3. C’è un terzo problema: ovunque in Sicilia, dal ragusano al siracusano, dal trapanese al catanese, registriamo una cementificazione inarrestabile, ben dentro i 150 metri dalla battigia, ad una aggressione costante all’ambiente e al territorio, attraverso l’interpretazione flessibile di leggi nazionali e regionali, di regolamenti edificatori, di piccole e grandi sanatorie. Una situazione che rimanda alla necessità di un codice unico nazionale e regionale sulle edificazioni e alla denuncia delle responsabilità politiche di quanti governano a Roma e in Sicilia, e delle loro colpevoli complicità. Una situazione che richiede un massiccio rilancio dell’intervento pubblico nelle politiche abitative. E soprattutto ad una azione uniforme della magistratura. In uno splendido libro edito da Sellerio, Peppino Di Lello ha saputo magistralmente spiegare che non esiste una giustizia al di sopra della società civile, che i giudici, come i politici, i sindacalisti, gli imprenditori ne sono parte.
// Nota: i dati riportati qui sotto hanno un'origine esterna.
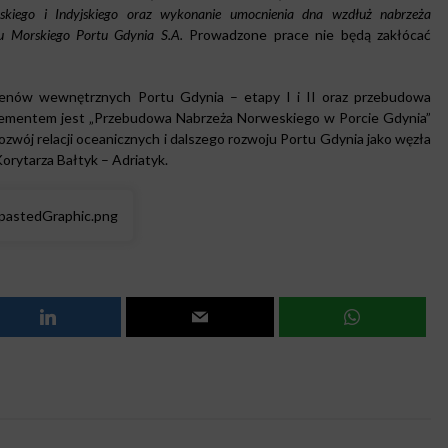
skiego i Indyjskiego oraz wykonanie umocnienia dna wzdłuż nabrzeża
du Morskiego Portu Gdynia S.A.
Prowadzone prace nie będą zakłócać
kwenów wewnętrznych Portu Gdynia – etapy I i II oraz przebudowa
o elementem jest „Przebudowa Nabrzeża Norweskiego w Porcie Gdynia”
zwój relacji oceanicznych i dalszego rozwoju Portu Gdynia jako węzła
orytarza Bałtyk – Adriatyk.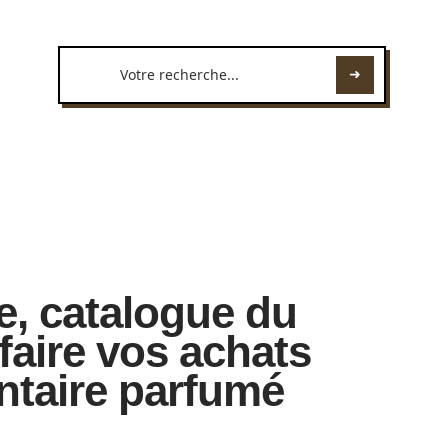
e, catalogue du
faire vos achats
ntaire parfumé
4. La violenza sistematica a territorio e ambiente, favorita da una continuità legislativa asservita al blocco del cemento e della grande imprenditoria, di un sindacato confederale subalterno alla cultura di uno sviluppo tout court, opera indisturbata in Sicilia nelle trivellazioni dei mari e della terra, nell’estrazione delle pietre lungo gli argini rocciosi dei fiumi, nelle discariche autorizzate di Siculiana e di Motta S.A., come in quelle del messinese, nelle radiazioni elettomagnetiche del Muos di Niscemi, nei depositi dei rifiuti tossici e nocivi, nel lentinese, come nell’ennese e nel vallone nisseno, nei tanti villaggi turistici a mare, in collina, in montagna, dentro e a ridosso delle riserve, delle oasi, dei parchi. In moltissime di queste realtà, la gestione è in mano agli esponenti di Sicindustria ed anche all’economia mafiosa, e con tanto di concessione pubblica. Né è pensabile risolvere il problema con la realizzazione dei termovalorizzatori, piccoli, medi o grandi che siano.
5.In conclusione, i programmi per le regionali, le facce che li rappresenteranno, le alleanze che si faranno, richiedono criteri su cui misurare la distanza o la vicinanza con nuove e vecchie compromissioni. Sia detto chiaro e tondo Alfano non è l’unico impresentabile, sono inaccettabili le politiche di tutti i governi cui ha partecipato il Pd, come pure i nomi delle e dei tanti complici che, fin dalla condivisione entusiastica della rivoluzione crocettiana, hanno segnato cinicamente la vita di milioni di siciliane/i, delle nuove generazioni in primo luogo, votando leggi e provvedimenti antisociali.
6. Non intendiamo regalare ai cinque stelle una comoda e opportunistica collocazione dalla parte del cosiddetto abusivismo di necessità. Ma perché questo avvenga, occorre stare fuori dal coro ipocrita del legalitarismo di classe e di facciata, e dai tavolini del civismo mascherato.